| AIM 1 |
In the listing, rewrite the lines from the line with "name author: (Hook. f.) Tiegh." up to and including the last line, replacing "collectors" with "collected by" and leaving everything else unchanged.

| EXTRACT |
# Psychic channels



## twolilfishies (Dec 6, 2009)

Keep your psychic channels open:thankyou:


----------



## SnakeDoc (Nov 10, 2009)

I knew that.


----------



## twolilfishies (Dec 6, 2009)

oh good


----------



## kyfarmer (Feb 22, 2009)

How is i supose ta pick up anything, cause ifn i takes me shiny hat off to recive, won't i get's the evil channel's to. :dunno:


----------



## TechAdmin (Oct 1, 2008)

Not if you continue to take your meds.


----------



## bunkerbob (Sep 29, 2009)

twolilfishies said:


> Keep your psychic channels open:thankyou:


Is that part of the SYFY network programing on direct tv:scratch


----------



## kyfarmer (Feb 22, 2009)

Dean said:


> Not if you continue to take your meds.


LOL! I like that, :congrat:


----------



## twolilfishies (Dec 6, 2009)

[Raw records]
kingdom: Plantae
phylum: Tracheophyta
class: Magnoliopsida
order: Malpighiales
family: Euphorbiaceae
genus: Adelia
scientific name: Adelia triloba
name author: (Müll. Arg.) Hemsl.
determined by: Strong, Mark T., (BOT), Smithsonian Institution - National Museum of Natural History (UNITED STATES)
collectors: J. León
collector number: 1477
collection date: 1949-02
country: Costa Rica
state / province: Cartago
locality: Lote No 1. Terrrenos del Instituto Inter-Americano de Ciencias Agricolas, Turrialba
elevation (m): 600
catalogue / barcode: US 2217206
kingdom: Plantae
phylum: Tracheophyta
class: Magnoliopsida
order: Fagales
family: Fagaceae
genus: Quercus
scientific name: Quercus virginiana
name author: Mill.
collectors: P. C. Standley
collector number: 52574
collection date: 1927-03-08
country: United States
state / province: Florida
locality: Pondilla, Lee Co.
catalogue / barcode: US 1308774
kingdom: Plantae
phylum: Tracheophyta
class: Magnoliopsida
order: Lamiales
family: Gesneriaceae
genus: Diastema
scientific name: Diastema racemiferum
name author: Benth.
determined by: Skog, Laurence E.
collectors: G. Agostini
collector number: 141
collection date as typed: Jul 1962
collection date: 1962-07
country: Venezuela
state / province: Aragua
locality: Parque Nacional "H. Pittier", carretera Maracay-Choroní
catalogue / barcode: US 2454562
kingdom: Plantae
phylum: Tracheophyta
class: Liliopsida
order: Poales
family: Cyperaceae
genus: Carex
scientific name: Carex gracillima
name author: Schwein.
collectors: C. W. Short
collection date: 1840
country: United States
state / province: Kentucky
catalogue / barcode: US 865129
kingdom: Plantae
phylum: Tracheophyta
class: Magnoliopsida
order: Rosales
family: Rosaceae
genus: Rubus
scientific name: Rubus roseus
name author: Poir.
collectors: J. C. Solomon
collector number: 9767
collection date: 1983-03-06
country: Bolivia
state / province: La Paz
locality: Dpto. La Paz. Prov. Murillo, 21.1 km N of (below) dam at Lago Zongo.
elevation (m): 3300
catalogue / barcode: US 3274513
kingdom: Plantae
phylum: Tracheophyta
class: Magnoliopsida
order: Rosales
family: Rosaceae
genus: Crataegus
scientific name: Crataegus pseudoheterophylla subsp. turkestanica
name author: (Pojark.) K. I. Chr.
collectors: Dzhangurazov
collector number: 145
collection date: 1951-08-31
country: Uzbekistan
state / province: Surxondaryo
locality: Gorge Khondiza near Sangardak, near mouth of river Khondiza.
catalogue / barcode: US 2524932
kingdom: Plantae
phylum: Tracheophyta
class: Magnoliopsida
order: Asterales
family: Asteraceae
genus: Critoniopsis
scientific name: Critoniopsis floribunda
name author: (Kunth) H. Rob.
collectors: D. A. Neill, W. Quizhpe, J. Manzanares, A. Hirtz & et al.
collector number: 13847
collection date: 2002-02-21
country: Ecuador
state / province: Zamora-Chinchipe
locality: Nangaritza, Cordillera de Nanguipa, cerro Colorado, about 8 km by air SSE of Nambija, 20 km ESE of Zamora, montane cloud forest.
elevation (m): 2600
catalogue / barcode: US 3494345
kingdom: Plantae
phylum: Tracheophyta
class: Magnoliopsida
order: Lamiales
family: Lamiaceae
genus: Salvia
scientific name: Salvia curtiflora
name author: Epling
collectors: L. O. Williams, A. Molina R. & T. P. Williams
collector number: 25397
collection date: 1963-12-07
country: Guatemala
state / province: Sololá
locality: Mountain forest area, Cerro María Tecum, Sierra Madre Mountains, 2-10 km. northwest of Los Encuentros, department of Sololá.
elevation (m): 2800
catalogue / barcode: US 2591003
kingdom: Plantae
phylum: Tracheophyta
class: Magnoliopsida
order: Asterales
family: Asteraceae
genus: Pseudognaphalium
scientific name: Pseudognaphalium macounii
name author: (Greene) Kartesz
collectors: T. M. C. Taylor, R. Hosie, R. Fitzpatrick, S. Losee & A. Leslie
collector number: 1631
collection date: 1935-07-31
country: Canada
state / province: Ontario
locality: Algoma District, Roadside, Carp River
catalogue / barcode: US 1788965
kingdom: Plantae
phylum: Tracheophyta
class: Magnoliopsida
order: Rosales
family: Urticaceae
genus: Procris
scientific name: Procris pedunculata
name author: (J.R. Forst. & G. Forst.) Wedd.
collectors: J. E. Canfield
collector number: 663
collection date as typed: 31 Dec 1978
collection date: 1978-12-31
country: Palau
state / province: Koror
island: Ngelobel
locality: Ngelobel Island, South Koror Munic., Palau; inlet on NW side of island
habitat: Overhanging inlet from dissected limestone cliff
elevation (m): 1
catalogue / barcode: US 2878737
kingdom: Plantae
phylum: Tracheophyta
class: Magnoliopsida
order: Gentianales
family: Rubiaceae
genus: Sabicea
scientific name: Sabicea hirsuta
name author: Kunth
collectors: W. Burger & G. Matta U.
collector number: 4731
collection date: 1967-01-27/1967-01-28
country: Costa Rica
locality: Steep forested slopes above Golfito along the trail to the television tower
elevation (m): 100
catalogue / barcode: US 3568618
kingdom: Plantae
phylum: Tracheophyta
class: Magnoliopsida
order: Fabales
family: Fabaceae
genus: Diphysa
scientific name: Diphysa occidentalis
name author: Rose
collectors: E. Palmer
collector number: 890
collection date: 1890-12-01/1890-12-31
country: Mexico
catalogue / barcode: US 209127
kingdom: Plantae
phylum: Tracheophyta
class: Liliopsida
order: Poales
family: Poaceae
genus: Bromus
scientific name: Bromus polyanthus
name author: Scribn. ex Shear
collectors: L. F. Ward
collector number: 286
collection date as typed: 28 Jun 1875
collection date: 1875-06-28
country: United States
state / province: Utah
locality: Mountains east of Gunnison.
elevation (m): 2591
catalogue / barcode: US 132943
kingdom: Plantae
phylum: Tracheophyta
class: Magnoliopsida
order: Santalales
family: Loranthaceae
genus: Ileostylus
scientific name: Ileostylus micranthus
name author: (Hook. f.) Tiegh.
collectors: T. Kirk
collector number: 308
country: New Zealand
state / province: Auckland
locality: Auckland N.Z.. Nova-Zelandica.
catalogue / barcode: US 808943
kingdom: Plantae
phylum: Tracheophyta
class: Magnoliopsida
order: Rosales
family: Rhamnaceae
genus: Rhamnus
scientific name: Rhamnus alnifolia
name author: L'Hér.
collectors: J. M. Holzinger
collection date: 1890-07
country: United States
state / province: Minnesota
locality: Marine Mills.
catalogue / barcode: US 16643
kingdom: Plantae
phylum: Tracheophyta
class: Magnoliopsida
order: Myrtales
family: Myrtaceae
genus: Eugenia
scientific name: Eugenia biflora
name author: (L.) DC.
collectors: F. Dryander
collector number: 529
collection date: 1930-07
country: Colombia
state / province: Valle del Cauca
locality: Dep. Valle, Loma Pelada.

| AIM 2 |
Carry on the forum thread about psychic channels from the point where it stops.

| REPLY 1 |
name author: (Hook. f.) Tiegh.
collected by: T. Kirk
collector number: 308
country: New Zealand
state / province: Auckland
locality: Auckland N.Z.. Nova-Zelandica.
catalogue / barcode: US 808943
kingdom: Plantae
phylum: Tracheophyta
class: Magnoliopsida
order: Rosales
family: Rhamnaceae
genus: Rhamnus
scientific name: Rhamnus alnifolia
name author: L'Hér.
collected by: J. M. Holzinger
collection date: 1890-07
country: United States
state / province: Minnesota
locality: Marine Mills.
catalogue / barcode: US 16643
kingdom: Plantae
phylum: Tracheophyta
class: Magnoliopsida
order: Myrtales
family: Myrtaceae
genus: Eugenia
scientific name: Eugenia biflora
name author: (L.) DC.
collected by: F. Dryander
collector number: 529
collection date: 1930-07
country: Colombia
state / province: Valle del Cauca
locality: Dep. Valle, Loma Pelada.

| REPLY 2 |
The evil ones that get in can be easily blocked with a sort of psychic duct tape:sssh:
The secrets of psychics :2thumb:


----------



## bunkerbob (Sep 29, 2009)

After we done our tin foil hats try this...Banish Bad Luck
Speaking of tin foil hats... http://people.csail.mit.edu/rahimi/helmet/ :scratch
I adjusted my hat and it came in clear, try it now.


----------



## twolilfishies (Dec 6, 2009)

hmmm, that link didnt like me


----------



## questor (Nov 9, 2008)

If I could just get one of the voices in my head to answer the ringing in my ears, then the line wouldn't be busy.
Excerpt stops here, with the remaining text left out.